Is this something?
I think perhaps it is at that, yes.
BREAKING: District Court Vacates Biden Pistol Brace Final Rule
A U.S. District Court in Texas has ruled that the Biden Justice Department’s Final Rule redefining braced pistols as “short-barreled rifles” violates the Administrative Procedures Act (APA) so is therefore unconstitutional.In the lawsuit Mock v. Garland, U.S. District Court Judge Reed O’Connor granted summary judgment in favor of the Firearms Policy Coalition (FPC) and its co-plaintiffs and issued a final judgment and order vacating the DOJ/ATF rule.
At issue wasn’t the constitutionality of the Final Rule under the Second Amendment, but the fact that the APA forbids bureaucratic agencies from making laws, which is the purview of a duly elected Congress. The district court ruled that the DOJ and ATF have no such power.
“The Defendants’ disregard for the principles of fair notice and consideration of reliance interests is further exacerbated by its failure to follow the APA’s procedural requirements for public notice and comment,” the ruling states. “As discussed above, Defendants failed to follow proper notice-and-comment procedures because the Proposed Rule and the Final Rule differed in immense ways.”
In the end, the court ruled the federal government didn’t have a legitimate leg to stand on in its defense of the Final Rule.
Taken together with the following USSC decision, it all begins to look like a Big Fuckin’ Deal, to quote some superdoopergenius or other.

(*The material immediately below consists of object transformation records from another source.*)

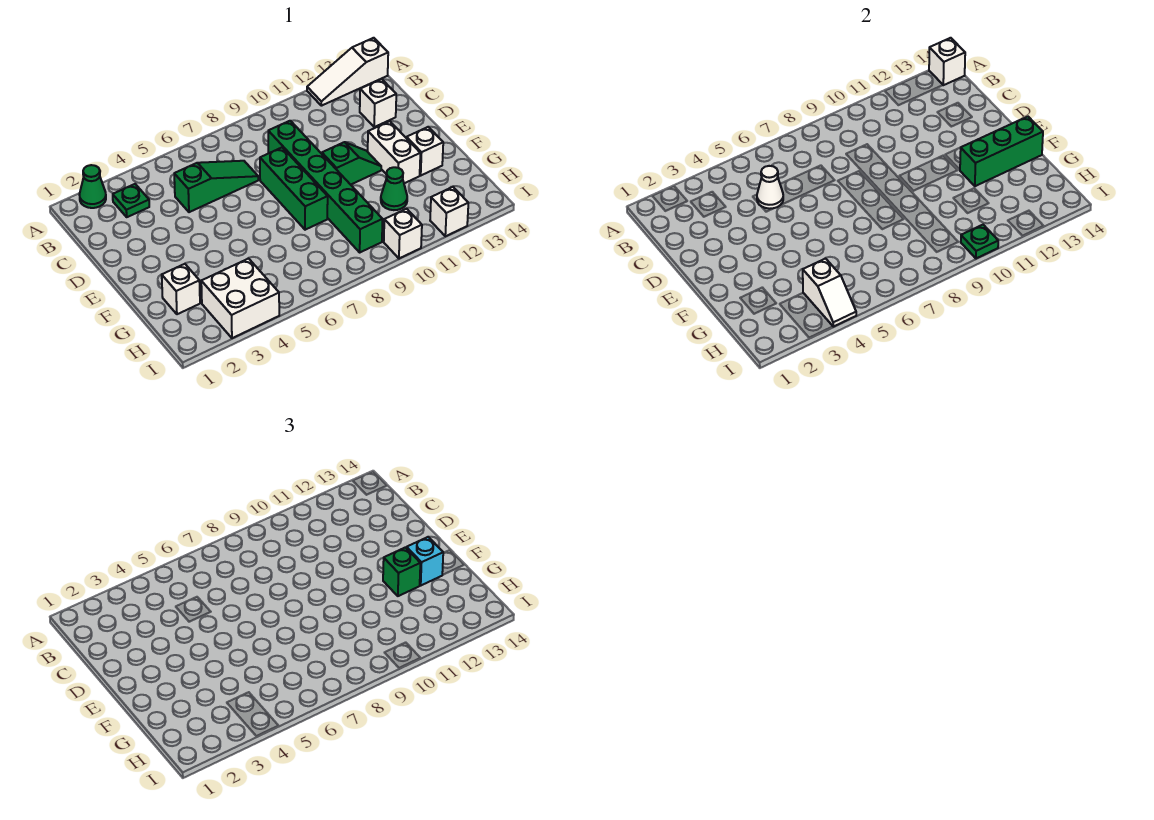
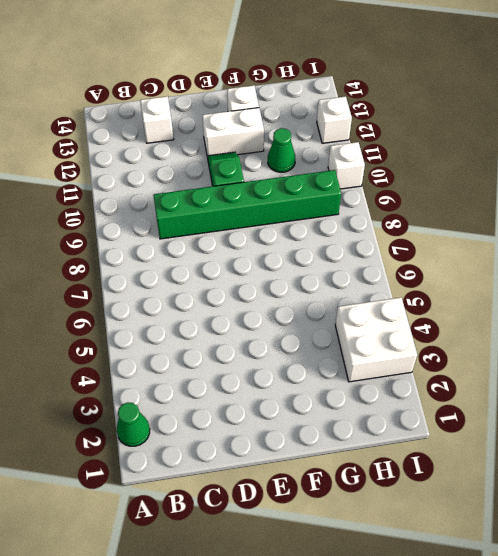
none -> white slope A12:A14 level 1 top 14
none -> green plate B3 level 1
none -> green slope C5:C7 level 1 top 5

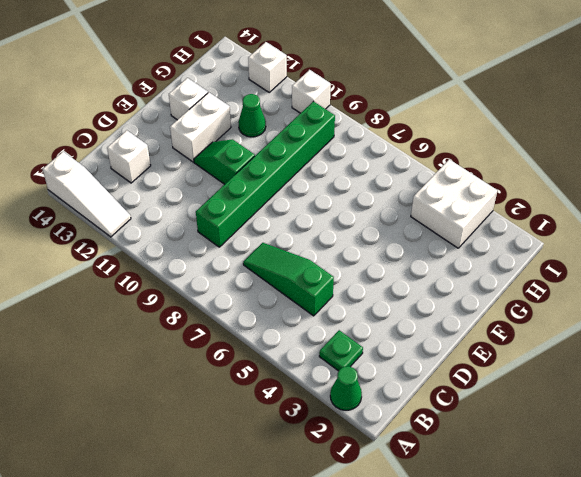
none -> green brick D8:F8 level 1
none -> white brick G2 level 1
none -> white brick A14 level 2

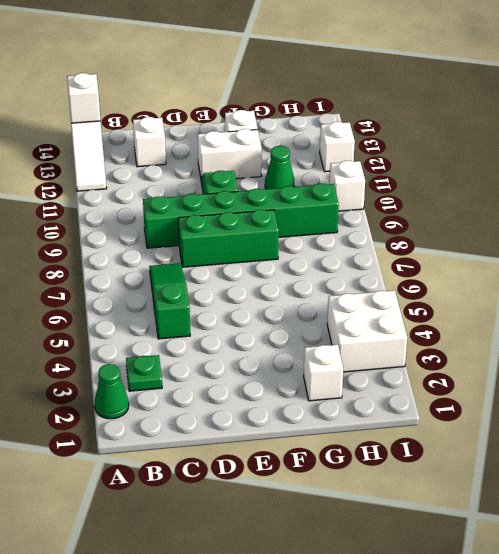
none -> white cone C5 level 2
none -> green brick F12:F14 level 2
none -> white slope H4:I4 level 2 top H

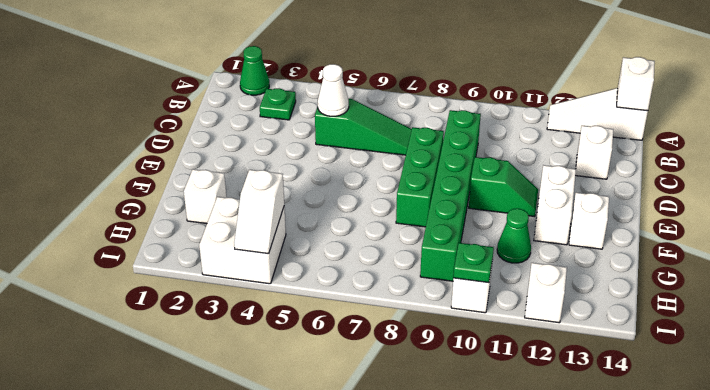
none -> green brick F12:F14 level 2
none -> green brick F12 level 3
none -> cyan brick F13 level 3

BREAKING: Supreme Court Overturns Trump Era Bump Stock Ban
In a 6-3 ruling, the Supreme Court has overturned the Trump era ATF’s bump stock ban. The court split along the usual ideological lines. Following the 2017 Mandalay Bay shooting in Las Vegas in which the killer, Stephen Paddock, allegedly used a bump stock, there was momentum in Congress to outlaw them. The Trump administration ordered the ATF to short circuit the pending legislation by reclassifying bump stocks as machine guns, despite the agency’s earlier approval of them as legal semi-automatic accessories.The ban resulted in hundreds of thousands of gun owners being required to destroy or turn in their legally purchased bump stocks…or become felons. A number of lawsuits — including Garland v. Cargill, which the Court ruled on today — were subsequently filed. While the ban was upheld in other circuits, plaintiff Michael Cargill won in the Fifth Circuit where bump stocks have been legal since last year. That set up a circuit court split, virtually ensuring that the Court would hear the case.
As Clarence Thomas, who wrote the Court’s opinion put it...
A bump stock does not convert a semiautomatic rifle into a machinegun any more than a shooter with a lightning-fast trigger finger does. Even with a bump stock, a semiautomatic rifle will fire only one shot for every “function of the trigger.” So, a bump stock cannot qualify as a machinegun under §5845(b)’s definition.
Wise, learned, brave, articulate, unswervingly devoted to both the letter and the spirit of the US Constitution: what an absolutely priceless gem Justice Thomas is, verily. May God forever bless and keep you, sir. The very best we’ve had in my entire lifetime, and possibly ever, IMHO.